#### Aufgabe 1:
Bei wem lernte Saad Mohseni laut der Magazinrundschau, wie man ein Geschäft aufzieht?
#### Aufgabe 2:
Kopieren Sie aus der Magazinrundschau unverändert den Abschnitt, der mit den Worten beginnt, die „Magazinrundschau“ enthalten, und mit „internationalen liberalen Leserschaft.“ schließt.

Magazinrundschau

Früher hat sie einfach geweint

Ein Blick in internationale Magazine. Jeden Dienstag ab 10 Uhr.
29.06.2010. Der New Yorker porträtiert Saad Mohseni, den ersten Medienmogul Afghanistans. La vie des idees und der Guardian empfehlen Gilbert Achcars Buch "Les Arabes et la Shoah". In Ungarn fressen die Kinder ihre Revolution, fürchtet Elet es Irodalom. Magyar Narancs und Rue89 fürchten um die unabhängige Presse. In Open Democracy macht sich Lisbet Rausing Sorgen über die Zukunft der Bibliothek. In der NYRB warnt Tim Parks nicht englischsprachige Autoren vor einer internationalen liberalen Leserschaft.

New Yorker (USA), 05.07.2010

Ken Aulettas Porträt Saad Mohsenis, des ersten Medienmoguls Afghanistans, liest sich wie eine Geschichte von Robert Louis Stevenson. Mohseni, Sohn eines Diplomaten, lernte bei einem Großonkel in Taschkent, wie man ein Geschäft aufzieht, und gründete 2002 mit seinen Geschwistern in Afghanistan das Unternehmen Moby Group. Er ist davon überzeugt, dass das Land nur deshalb nicht "explodiert" sei, weil die Medien den Menschen ein Ventil bieten. Inzwischen hat er alle geärgert: die Religiösen, weil er indische Soapoperas zeigt, die Amerikaner, weil er Bilder von Abu Ghraib zeigte, und die Regierung, weil er die Wahlfälschungen publik machte. "Richard Holbrooke, amerikanischer Sondergesandter für Afghanistan und Pakistan, beschreibt die Spannung zwischen Mohsenis Werten und denen der afghanischen Traditionalisten: 'Das Land ist in hohem Maße analphabetisch, religiös und traditionell. Und Saad zieht eine neue junge Gruppe von Menschen in den städtischen Gebieten an. Was er tut, ist brillant, aber es ist auch sehr gefährlich. Es ist ein Drama. Ich kann mir kein anderes Land in der Welt vorstellen, in der das mit so viel Intensität ausgetragen wird." Noch einflussreicher als seine politischen Programme sind aber vielleicht Mohsenis Unterhaltungssendungen, wie sogar Fazel Ahmad Manawi, der Sprecher des religiösen Ulema-Rats zugibt: "Seine zwei jungen Töchter sehen Cartoons und Kindersendungen und er gibt zu, dass das Fernsehen 'die Art verbessert, wie sich die Menschen benehmen. Wenn meine kleine Tochter ein Problem hat, ruft sie 'Hilfe'. Sie hat das aus dem Fernsehen gelernt. Früher hat sie einfach geweint.'"

#### Daten zur Auswertung:
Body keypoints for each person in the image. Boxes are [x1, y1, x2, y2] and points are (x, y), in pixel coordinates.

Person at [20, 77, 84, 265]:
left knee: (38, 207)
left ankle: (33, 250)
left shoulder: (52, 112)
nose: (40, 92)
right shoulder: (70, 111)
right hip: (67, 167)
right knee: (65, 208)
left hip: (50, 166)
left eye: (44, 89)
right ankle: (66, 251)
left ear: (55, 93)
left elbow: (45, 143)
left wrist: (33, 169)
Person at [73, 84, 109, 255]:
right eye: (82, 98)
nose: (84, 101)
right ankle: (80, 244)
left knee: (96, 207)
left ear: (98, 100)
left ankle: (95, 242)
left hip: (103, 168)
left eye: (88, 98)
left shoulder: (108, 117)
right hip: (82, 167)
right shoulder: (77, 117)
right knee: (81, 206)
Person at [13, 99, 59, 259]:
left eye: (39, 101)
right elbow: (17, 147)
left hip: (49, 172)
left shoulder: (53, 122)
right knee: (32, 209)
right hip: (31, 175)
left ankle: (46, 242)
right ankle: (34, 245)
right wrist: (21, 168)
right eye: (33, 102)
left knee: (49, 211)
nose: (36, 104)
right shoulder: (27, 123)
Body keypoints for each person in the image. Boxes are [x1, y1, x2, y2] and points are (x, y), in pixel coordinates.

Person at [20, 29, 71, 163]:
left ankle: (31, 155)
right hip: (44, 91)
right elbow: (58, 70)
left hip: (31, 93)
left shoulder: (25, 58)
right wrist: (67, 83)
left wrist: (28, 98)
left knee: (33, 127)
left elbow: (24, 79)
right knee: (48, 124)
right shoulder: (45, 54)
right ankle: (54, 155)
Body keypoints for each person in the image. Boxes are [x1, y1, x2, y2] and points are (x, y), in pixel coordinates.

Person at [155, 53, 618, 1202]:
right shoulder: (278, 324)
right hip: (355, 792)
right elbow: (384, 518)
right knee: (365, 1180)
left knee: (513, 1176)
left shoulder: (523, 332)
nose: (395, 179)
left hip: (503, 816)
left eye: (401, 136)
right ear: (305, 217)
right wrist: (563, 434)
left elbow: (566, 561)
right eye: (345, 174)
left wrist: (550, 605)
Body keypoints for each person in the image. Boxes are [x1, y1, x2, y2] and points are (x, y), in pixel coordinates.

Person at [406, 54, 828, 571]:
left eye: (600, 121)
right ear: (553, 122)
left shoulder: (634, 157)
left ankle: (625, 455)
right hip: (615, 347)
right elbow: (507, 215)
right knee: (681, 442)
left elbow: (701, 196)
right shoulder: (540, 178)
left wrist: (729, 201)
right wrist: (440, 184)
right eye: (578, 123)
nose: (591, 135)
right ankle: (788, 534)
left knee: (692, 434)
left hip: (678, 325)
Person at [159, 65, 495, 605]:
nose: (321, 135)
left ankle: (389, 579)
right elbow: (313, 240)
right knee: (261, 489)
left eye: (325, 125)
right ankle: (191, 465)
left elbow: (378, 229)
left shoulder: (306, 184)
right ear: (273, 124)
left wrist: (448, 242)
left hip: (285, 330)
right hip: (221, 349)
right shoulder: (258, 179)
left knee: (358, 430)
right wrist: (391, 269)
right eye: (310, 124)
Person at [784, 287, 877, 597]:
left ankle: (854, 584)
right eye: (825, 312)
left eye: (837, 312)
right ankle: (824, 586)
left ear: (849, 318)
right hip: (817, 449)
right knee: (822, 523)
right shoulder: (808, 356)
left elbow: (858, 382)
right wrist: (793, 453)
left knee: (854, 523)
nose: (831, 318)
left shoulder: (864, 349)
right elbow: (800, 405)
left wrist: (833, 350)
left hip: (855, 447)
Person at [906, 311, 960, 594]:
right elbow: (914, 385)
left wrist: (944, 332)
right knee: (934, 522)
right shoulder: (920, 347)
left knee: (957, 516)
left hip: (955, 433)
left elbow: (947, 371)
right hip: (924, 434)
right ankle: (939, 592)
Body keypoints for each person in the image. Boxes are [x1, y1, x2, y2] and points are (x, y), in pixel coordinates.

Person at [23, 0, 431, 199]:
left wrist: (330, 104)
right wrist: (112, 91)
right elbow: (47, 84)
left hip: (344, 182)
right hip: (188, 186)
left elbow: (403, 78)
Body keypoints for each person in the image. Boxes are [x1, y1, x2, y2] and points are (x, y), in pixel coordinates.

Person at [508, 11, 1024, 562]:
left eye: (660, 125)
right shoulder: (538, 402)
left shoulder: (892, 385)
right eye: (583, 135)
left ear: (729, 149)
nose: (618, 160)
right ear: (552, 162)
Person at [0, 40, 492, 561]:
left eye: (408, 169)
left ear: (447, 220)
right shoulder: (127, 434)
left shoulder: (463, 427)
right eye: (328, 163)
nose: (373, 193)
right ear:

#### Schriftliche Antwort 1:
Bei einem Großonkel in Taschkent.

#### Schriftliche Antwort 2:
Magazinrundschau

Früher hat sie einfach geweint

Ein Blick in internationale Magazine. Jeden Dienstag ab 10 Uhr.
29.06.2010. Der New Yorker porträtiert Saad Mohseni, den ersten Medienmogul Afghanistans. La vie des idees und der Guardian empfehlen Gilbert Achcars Buch "Les Arabes et la Shoah". In Ungarn fressen die Kinder ihre Revolution, fürchtet Elet es Irodalom. Magyar Narancs und Rue89 fürchten um die unabhängige Presse. In Open Democracy macht sich Lisbet Rausing Sorgen über die Zukunft der Bibliothek. In der NYRB warnt Tim Parks nicht englischsprachige Autoren vor einer internationalen liberalen Leserschaft.